You don't need to be an eccentric billionaire or rugged survivalist to take up residence in a cave. All around the globe, living in an rocky recess is just a fact of life and can be way more homey than any manmade structure. Here are some real estate destinations to investigate should you attempt to cultivate that post-modern caveman chic.
France's No Wi-Fi Cavern
You may have heard of those folks who are fleeing to West Virginia to escape headaches they claim are caused by Wi-Fi signals. Well, a duo of electromagnetically hypersensitive French women have upped the ante and moved into a cave dwelling outside of Beaumugne, France.
Anne Cautain moved here three years ago, and she was later joined by her cavemate Bernadette Touloumond. The women live in the stale darkness, alienated from friends and loved ones, but the headaches and perceived radiation burns have subsided. It's certainly not a Yabba-Dabba-Do time, but it's not completely untrendy.
China's Cave School
Up until recently, the Dongzhong elementary school in China's Guizhou province hosted a group of schoolchildren who learned and played in a mammoth, natural cave. As you can see in the video below, the cavernous overhang over pupils' heads precluded the need for roofed classrooms.
Last year, the school was closed by Chinese authorities after international interest in the Dongzhong sparked fears that the cave besmirched national prestige. (I'd say the nation's insane urban development projects are more of an embarrassment when it comes to urban planning.) In any case, former school headmaster Xi Lin Chun lamented this closing, as it deprived students of unique educational opportunities:
The acoustics were great. We had the best choir in the area and there were also several rock strata visible on the walls which made teaching geology far more interesting [...] And we didn't need books for biology - we had bats and lizards in there all day.
Cave dwelling in a gaping cavern such as this may seem unusual, but living in carved out caves isn't tremendously out of the ordinary in China.
The internet pinballs around the statistic that 40 million people in China are cave tenants, but that's worth taking with a grain of salt. At left, you can find a report from 2007 on several of these homes in the Hunan province.

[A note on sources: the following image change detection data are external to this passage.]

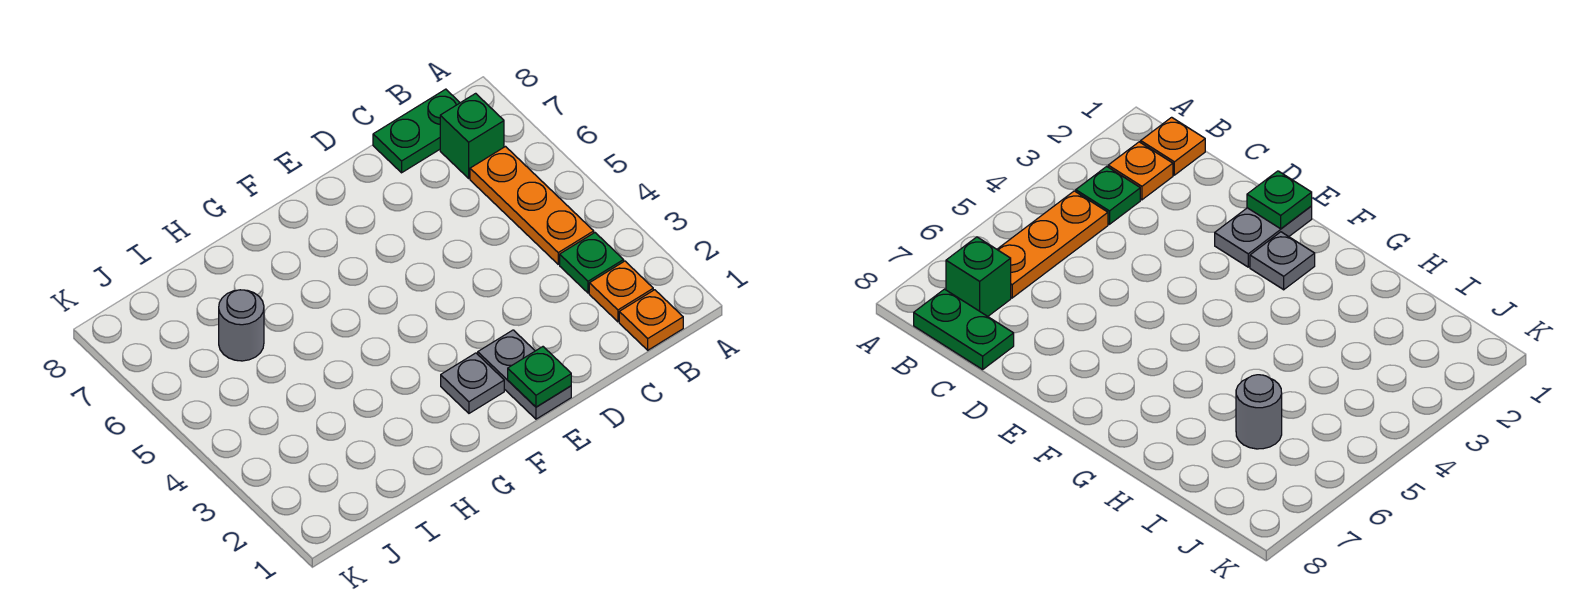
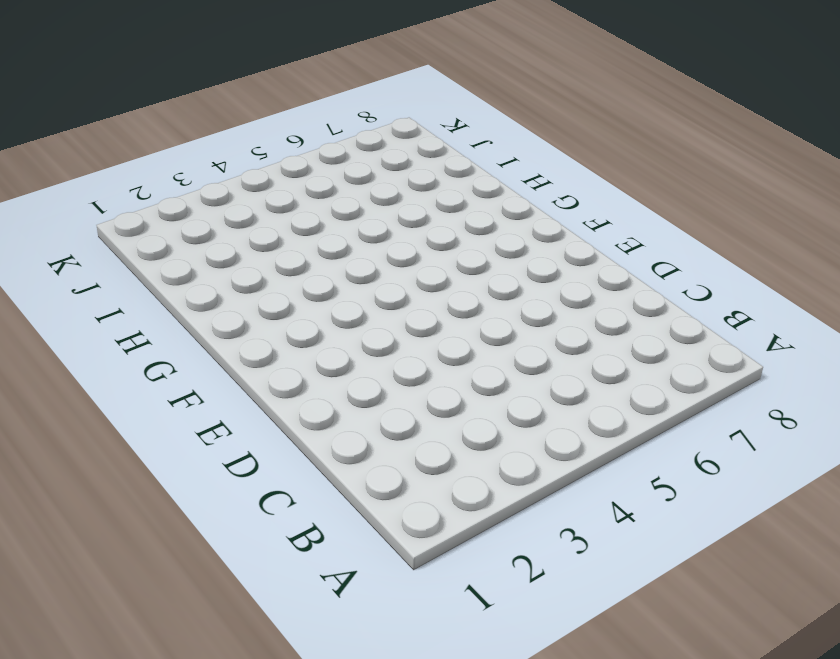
none -> orange 1x1 plate [619,290,683,350]
none -> orange 1x1 plate [589,261,653,322]

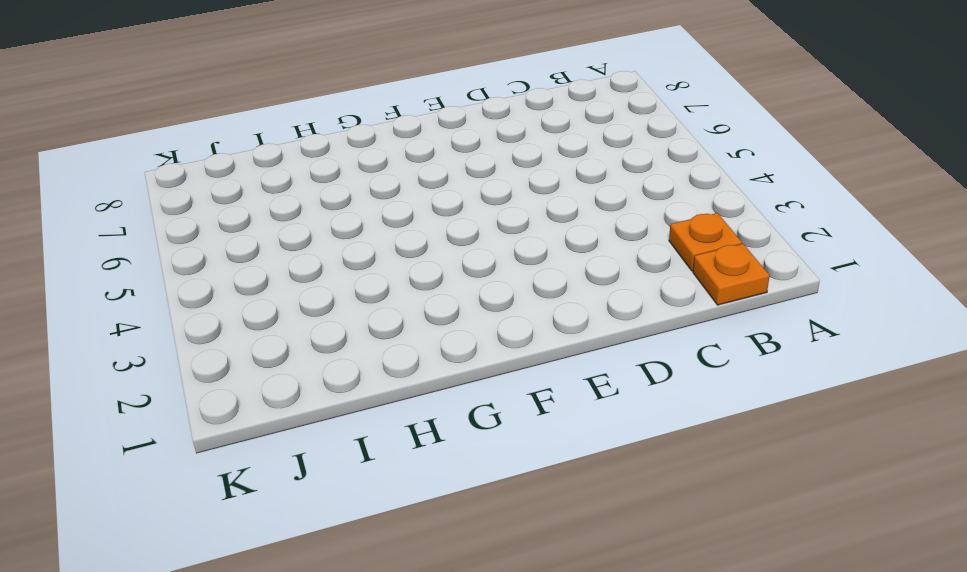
none -> green 1x1 plate [560,233,624,293]
none -> orange 1x3 plate [470,147,594,264]

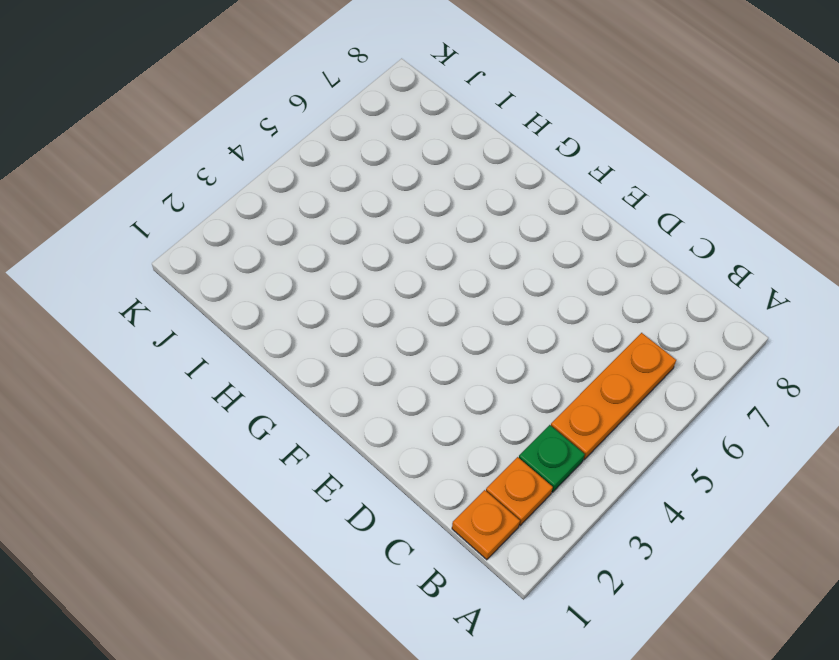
none -> green 1x1 brick [440,93,504,178]
none -> green 1x2 plate [373,89,460,173]

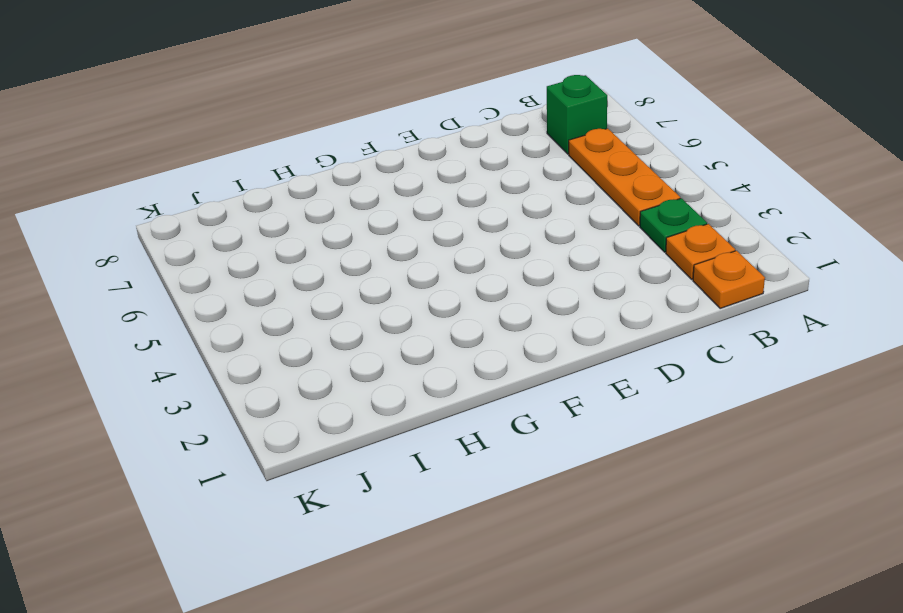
none -> green 1x2 plate [373,89,460,173]
none -> grey 1x2 plate [478,330,571,419]

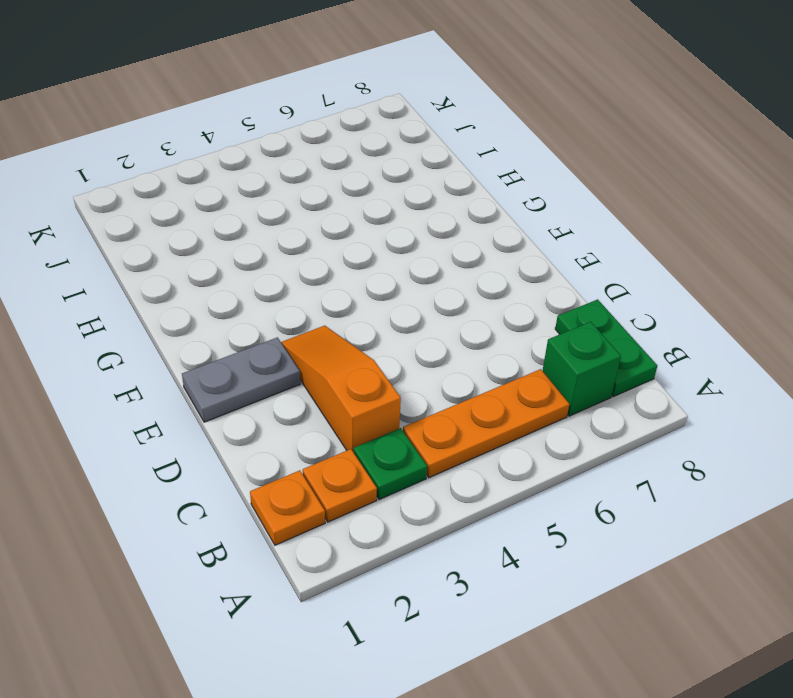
orange 1x3 slope [281,326,401,452] -> none
none -> grey 1x1 plate [441,353,504,413]
none -> grey 1x1 round brick [219,290,264,361]

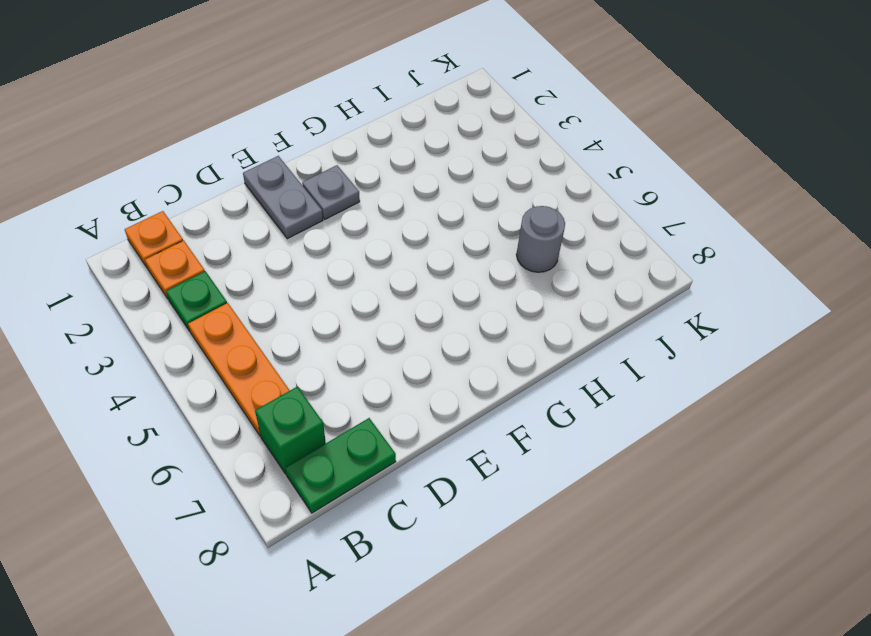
none -> green 1x1 plate [508,347,571,407]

This region is Turkey is known worldwide for its phantasmagoric topography. Across Cappadocia, people have lived in modified caves for centuries, and perhaps the most famous of these dwellings is the Derinkuyu Underground City, which could hold tens of thousands of residents in a subterranean metroplex.
Derinkuyu may be a tourist attraction nowadays, but that doesn't mean residents across Cappadocia don't still make use of the landscapes's many bizarre geological spires. For another stunning, centuries-old cave residence, check out the Vardzia monastery in Georgia.
In northwestern Iran, the caves of the town of Kandovan were created by volcanic ash that spewed from nearby Mount Sahand. Over thousands of years, this ash piled up into rocky masses that resembled termite colonies. Residents still live in these ashen nooks and crannies, and much like Cappadocia, the town has tapped its natural architecture for tourism.